[Saved entries]
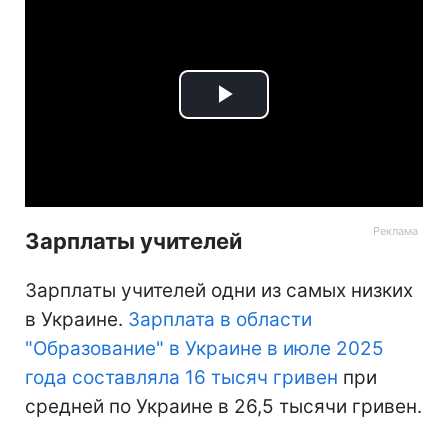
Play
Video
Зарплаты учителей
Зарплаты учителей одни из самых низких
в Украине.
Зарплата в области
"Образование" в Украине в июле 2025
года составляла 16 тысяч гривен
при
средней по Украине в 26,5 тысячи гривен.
==
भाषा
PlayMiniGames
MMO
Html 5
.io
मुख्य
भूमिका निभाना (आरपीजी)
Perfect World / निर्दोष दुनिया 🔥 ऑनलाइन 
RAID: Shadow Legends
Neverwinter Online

> _Work item_
Tally the lines of the material that contain the string "Украине", and reply with the number alone.

> _Written response_
3